No dobra, karty na stół. Tak, te z chio gdyby ktoś pytał. Widzę, że realme kuje żelazo póki gorące i zaskakuje nas kolejnymi wariacjami swoich smartfonów. Dopiero co sprawdziłem realme GT neo 3, który do prawie pełna można było naładować w nieco ponad 22 minuty. Był tam też realme GT neo 3T, który stówkę przy baterii pokazał po pół godzinie. I to właśnie on posłużył do tego, by stworzyć dragonballową wersję. Tak też powstał realme GT neo 3T Dragon Ball Z.
Mam wrażenie, że realme bierze sobie jakiś smartfon, zmienia kolor obudowy i cyk, ma nową wersję. Zaczyna się rozpędzać z liczbą modeli i może niedługo dogoni rekordzistę w tej kwestii, czyli Xiaomi ( ͡° ͜ʖ ͡°). W przypadku edycji Dragon Ball Z bazą do powstania był realme GT neo 3T, smartfon ze średniego segmentu, który wyceniono na 2099 złotych. Za trochę nostalgii i flashbacki z podwórka, gdy po 16 leciało się na odcinek, trzeba dorzucić jeszcze 4 stówki. Właśnie na 2499 złotych została wyceniona niebiesko-pomarańczowa wersja z kanji Goku. I gdybym w trakcie pisania tego tekstu nie wyguglował innych smartfonów z motywem Dragon Ball, to żyłbym w przekonaniu, że to jedyna wersja. Otóż nie, był jeszcze jeden smartfon, też od realme.
Mowa tu o realme GT Neo 2, czyli poprzedniku, który w wersji Dragon Ball wyglądał… identycznie jak ten tutaj. No serio. Ta sama obudowa, nawet pudełko jest takie samo tylko ma zmienioną nazwę telefonu. A w środku? Tak, zgadliście, też ten sam zestaw naklejeczek i jednakowe etui. Ekhm, to tak jakby ktoś myślał, że kupując realme GT neo 3T będzie miał unikatowy fanowski telefon.

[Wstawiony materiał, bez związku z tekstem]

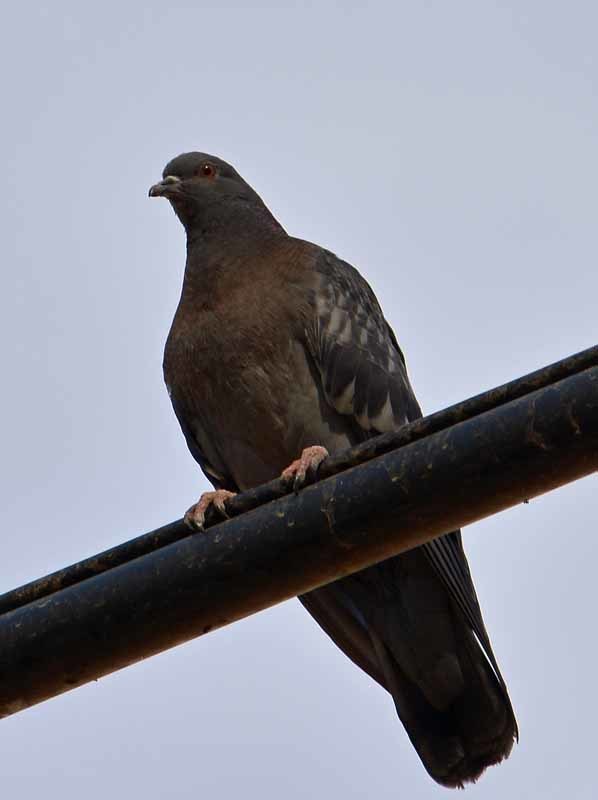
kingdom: Animalia
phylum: Chordata
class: Aves
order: Columbiformes
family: Columbidae
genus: Columba
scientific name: Columba livia
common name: Rock pigeon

Otóż nie, choć kluczową różnicą było to, że „dwójka” w tej wersji, w przeciwieństwie do GT neo 3T, nie była dostępna w Polsce.
Co się zmieniło w wersji Dragon Ball Z?
Już samo pudełko pokazuje, że to produkt dla największych fanów Dragon Balla. Równie dobrze można byłoby je postawić na półce w sklepie z gadżetami z anime i pasowałoby tam idealnie. Jest duże (tak samo jak pudełko od zwykłej wersji) i z każdej strony obklejone jest grafikami z Dragon Ball. Robi wrażenie i przyciąga wzrok, to pewne.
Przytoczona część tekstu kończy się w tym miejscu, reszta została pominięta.